* [Problems to work on]
a – Which kinds of documents does the beer-history text say have been lost, the ones that might have helped answer basic questions about the Thieme & Wagner brewery?
b – Pick up the beer-history text after its final line and carry it forward.

David Thieme…. lives in Lafayette, Indiana, where his descendants founded the once-prominent Thieme & Wagner Brewing Company. At its height in the 1890s, Thieme & Wagner produced more than 40,000 barrels annually for thirsty Hoosiers. But like many breweries, it never recovered from Prohibition. For more than two years, Thieme has worked to re-establish the brewery’s presence in his Midwestern home, starting with a bar on Main Street, decorated with Thieme & Wagner memorabilia…. Still, Thieme knows far less about the family business than he’d like to…. The brewing logs, meeting minutes, and sales receipts that might help him answer basic historical questions about the brewery—what states it was sold in, for instance—have all been lost.

A page from the 1893 Brewers' Guardian.

Speaking of beer history, here’s something from 1893 that might reward a few minutes of your browsing time: every edition of the British Brewers’ Guardian for that year now unlocked and fully readable at Google Books.

A reminder: if a book you’re sure is in the public domain is not fully viewable at Google Books, just click the link that says ‘Where’s the rest o this book?’ and ask them to review it. We do it all the time and have invariably been successful. You might start with those other editions of the Brewers’ Guardian listed at the bottom of the page linked above, if you fancy a mission.

Dave Bailey in contemplative mood.

* [Supplied material]
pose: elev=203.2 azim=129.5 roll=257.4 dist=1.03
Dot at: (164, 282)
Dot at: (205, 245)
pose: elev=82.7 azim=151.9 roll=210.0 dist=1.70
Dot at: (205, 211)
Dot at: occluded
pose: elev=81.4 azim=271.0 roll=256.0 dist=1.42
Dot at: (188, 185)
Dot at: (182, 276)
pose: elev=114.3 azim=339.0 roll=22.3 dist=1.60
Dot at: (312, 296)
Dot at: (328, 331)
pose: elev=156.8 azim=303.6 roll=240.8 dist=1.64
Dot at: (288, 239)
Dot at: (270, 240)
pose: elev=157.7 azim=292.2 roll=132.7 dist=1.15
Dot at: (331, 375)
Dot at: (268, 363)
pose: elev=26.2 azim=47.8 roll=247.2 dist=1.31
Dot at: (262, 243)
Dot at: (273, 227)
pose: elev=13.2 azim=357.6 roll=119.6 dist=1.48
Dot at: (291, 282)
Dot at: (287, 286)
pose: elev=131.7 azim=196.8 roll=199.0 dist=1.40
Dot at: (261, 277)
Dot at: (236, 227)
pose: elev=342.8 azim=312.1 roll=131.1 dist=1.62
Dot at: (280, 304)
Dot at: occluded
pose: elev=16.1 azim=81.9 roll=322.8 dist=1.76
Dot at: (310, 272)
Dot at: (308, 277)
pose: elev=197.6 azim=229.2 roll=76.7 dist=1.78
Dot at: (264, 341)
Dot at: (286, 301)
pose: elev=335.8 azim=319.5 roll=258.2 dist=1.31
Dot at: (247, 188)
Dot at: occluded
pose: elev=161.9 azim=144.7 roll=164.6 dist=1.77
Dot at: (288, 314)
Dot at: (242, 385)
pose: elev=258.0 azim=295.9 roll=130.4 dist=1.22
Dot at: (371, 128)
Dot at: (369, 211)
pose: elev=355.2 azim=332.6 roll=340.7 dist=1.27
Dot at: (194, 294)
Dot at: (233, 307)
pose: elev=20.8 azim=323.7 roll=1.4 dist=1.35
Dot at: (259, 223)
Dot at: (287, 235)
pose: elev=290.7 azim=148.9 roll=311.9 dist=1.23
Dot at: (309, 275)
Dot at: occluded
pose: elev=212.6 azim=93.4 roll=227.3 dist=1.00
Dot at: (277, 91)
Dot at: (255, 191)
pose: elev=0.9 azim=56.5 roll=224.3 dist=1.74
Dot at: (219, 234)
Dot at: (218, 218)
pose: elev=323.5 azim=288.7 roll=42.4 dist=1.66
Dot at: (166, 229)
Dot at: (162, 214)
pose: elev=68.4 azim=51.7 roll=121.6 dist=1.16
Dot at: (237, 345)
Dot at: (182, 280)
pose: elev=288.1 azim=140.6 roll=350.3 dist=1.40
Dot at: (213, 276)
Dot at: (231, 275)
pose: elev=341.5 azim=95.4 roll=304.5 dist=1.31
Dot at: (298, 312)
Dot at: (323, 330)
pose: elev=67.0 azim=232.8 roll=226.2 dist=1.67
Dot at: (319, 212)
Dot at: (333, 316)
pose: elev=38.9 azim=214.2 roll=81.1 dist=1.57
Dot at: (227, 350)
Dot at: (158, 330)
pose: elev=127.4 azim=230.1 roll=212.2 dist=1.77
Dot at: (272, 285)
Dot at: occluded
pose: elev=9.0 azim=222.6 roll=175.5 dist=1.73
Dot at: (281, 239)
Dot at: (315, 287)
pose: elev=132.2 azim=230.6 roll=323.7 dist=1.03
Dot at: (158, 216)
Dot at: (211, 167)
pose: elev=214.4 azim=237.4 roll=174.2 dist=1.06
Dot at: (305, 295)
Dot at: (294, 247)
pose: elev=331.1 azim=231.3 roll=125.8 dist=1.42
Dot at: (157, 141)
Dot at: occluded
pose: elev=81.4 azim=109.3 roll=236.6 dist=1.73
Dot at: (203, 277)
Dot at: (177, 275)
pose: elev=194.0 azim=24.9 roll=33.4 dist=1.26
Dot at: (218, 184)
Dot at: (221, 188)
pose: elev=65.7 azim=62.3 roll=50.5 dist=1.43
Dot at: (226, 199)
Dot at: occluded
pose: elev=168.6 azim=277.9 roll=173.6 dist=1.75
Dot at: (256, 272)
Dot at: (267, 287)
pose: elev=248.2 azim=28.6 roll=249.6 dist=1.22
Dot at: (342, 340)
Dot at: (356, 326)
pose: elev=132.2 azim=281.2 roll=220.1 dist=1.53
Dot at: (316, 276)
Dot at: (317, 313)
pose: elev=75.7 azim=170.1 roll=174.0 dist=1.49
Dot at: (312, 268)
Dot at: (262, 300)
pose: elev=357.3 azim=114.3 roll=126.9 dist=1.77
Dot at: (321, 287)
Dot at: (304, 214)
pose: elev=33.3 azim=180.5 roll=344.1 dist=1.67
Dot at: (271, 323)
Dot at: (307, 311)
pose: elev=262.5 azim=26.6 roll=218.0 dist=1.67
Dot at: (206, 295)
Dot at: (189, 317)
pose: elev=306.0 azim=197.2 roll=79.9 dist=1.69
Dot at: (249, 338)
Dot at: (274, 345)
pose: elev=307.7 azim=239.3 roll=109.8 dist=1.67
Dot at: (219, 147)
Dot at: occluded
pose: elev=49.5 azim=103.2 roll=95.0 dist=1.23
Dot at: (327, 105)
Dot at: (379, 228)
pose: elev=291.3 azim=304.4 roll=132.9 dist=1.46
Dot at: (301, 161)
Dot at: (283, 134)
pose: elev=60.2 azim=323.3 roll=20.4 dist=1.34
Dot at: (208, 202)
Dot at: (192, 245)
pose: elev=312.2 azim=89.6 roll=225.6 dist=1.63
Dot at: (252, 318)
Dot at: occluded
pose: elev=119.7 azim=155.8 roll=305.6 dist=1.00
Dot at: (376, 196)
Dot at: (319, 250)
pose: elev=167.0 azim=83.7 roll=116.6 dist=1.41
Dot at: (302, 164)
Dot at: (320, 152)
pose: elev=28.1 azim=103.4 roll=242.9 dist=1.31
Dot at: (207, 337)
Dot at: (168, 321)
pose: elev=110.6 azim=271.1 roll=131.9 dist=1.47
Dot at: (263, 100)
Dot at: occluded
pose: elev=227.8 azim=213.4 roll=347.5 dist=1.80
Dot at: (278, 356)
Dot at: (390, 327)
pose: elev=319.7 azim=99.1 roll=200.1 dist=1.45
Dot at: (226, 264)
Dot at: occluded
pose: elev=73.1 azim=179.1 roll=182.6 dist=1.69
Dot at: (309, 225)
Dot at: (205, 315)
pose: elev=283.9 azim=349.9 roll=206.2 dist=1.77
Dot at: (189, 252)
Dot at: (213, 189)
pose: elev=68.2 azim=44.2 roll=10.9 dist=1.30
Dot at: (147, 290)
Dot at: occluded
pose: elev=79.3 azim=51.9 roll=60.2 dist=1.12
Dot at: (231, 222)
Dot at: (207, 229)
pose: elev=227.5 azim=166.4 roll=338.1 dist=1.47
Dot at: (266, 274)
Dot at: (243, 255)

* [Answers to this exercise]
a – Brewing logs, meeting minutes, and sales receipts.

b –
Something interesting is going on at HardKnott where co-founder Dave Bailey (no relation) has spent the last week pondering his brewery’s relationship to larger brewers, thinking out loud about what he should or shouldn’t say publicly, and then saying the things he wanted to say very publicly indeed:

With urgency I am calling upon all brewers who are members of SIBA to reject the motion asking for the membership to be enlarged to take in the biggest PLC brewing businesses. If this motion succeeds we can be sure that SIBA will move even further way from the interests of the current membership…. Proxy voting has been made particularly difficult it seems. Couple that with a gagging order on us talking about the issue shows clear intent to subvert the course of this particular democratic process. It is your duty to ensure you get your proxy vote set-up up with urgency…. For this reason I have decided to break ranks and ignore the embargo, hence this blog.

This story about CAMRA’s Revitalisation project in the Herts Advertiser isn’t especially interesting in its own right but take a look at the headline: COULD CAMRA START SUPPORTING LAGERS? A taste, there, of how the mainstream press might interpret this if communications aren’t managed carefully.

And finally, here’s what we would be doing if we were in or near Manchester this weekend:

If you enjoy these weekly round-ups do consider encouraging us to keep going by signing up for our Patreon or simply buying us a pint via Ko-Fi, which is dead quick and simple.

9 thoughts on “News, Nuggets & Longreads 10 March 2018: Lemondrop, Brewdog, Hardknott”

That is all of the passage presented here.